A big decision about net neutrality approaches for those in the United States, and it’ll do more than make Netflix more expensive. For us at Asymptote, an online publication with a large American readership, this issue really hits close to home—here’s why the net neutrality argument is important for all arts organizations. Luckily, the digital revolution has finally made amends to poetry, as e-books finally become more poet-friendly. Still, reading on a Nook or a Kindle bothers us in other ways: an e-reader gives no page numbers, so how are we supposed to cite it? Please, let’s find a better way to reference. 

Huge congratulations are in order for the recent MacArthur “Genius Grant” awardees. And the National Book Awards have announced their fiction, poetry, and nonfiction longlists, where even the big names are niche.
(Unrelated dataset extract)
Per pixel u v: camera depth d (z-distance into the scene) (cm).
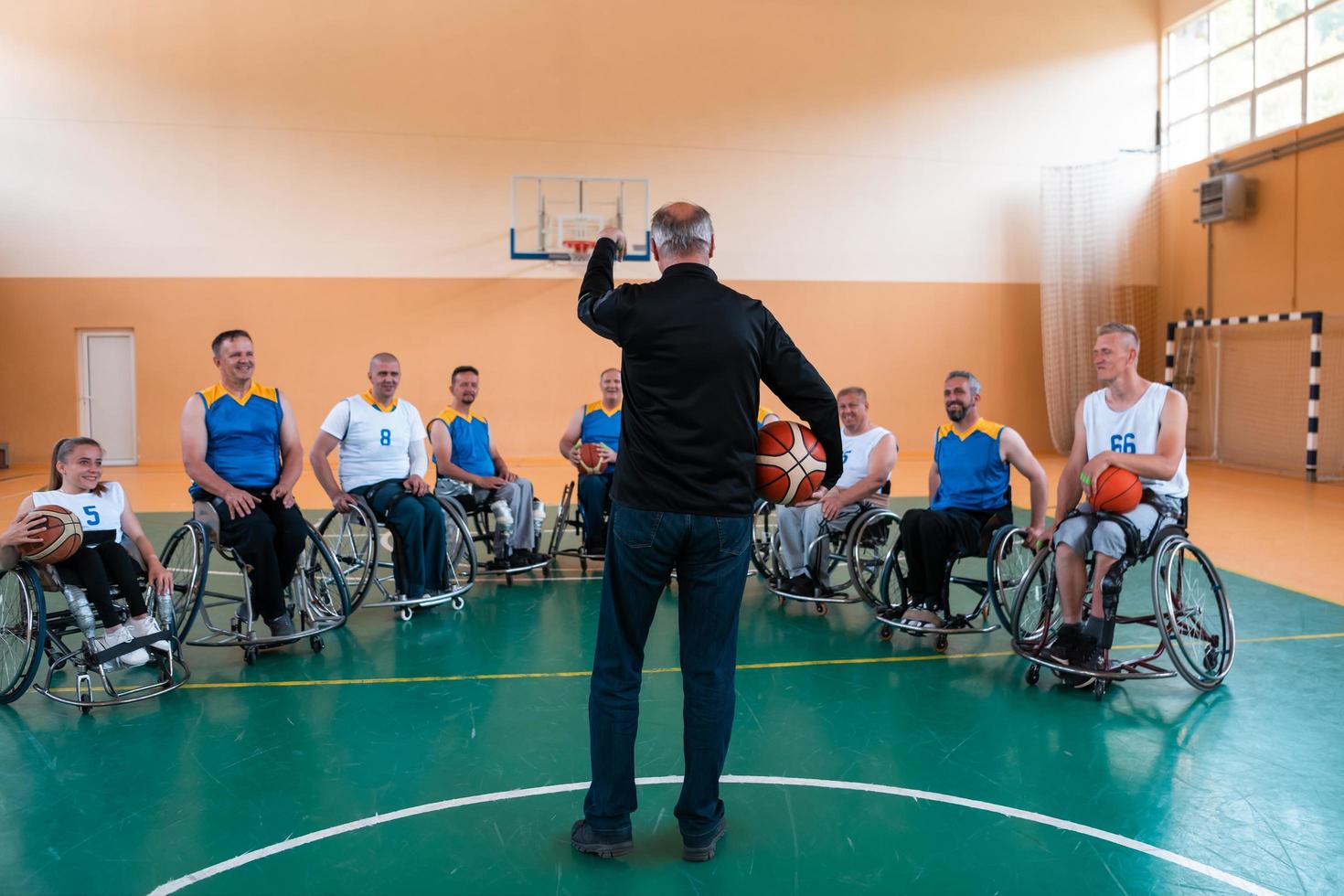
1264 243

Also in the longlist crew: Canada’s Scotiabank Giller Prize, for fiction. And a step away from the long, entering the short: the multi-language Singapore Literature Prize has announced its shortlists. 

Got any good things to read? In a review of Irish author Eimear McBride’s sensation, A Girl is A Half-Formed Thing, critic Ron Charles questions the knee-jerk descriptors “Dickensian” and “Joycean,” suggesting that McBride’s book sidesteps both over-used qualifiers. Perhaps you might be interested in this review of Norwegian writer Kjell Askildsen’s Selected Stories (astute readers may recognize the title from a review we posted in June). Or you might fancy Trieste, by Croatian Daša Drndićtranslated by Asymptote‘s very own Ellen Elias-Bursać. If you spotted the translation-sparse recent list of the ten books most talked about on social media, fear not: at Electric Literature, a list of ten books that stayed with critic Lincoln Michel, including Asymptote friends like Eliot Weinberger and Chinese surrealist Can Xue.

Finally, we end with some sad news: so many languages are going extinct, faster than animal species are. And we’re also losing their beautiful alphabets. Some may (falsely) consider translation a kind of mimesis: here are a few exercises to hone your imitative skill. At least you can enjoy Jorge Luis Borges’ Library of Babel in wordsearch format.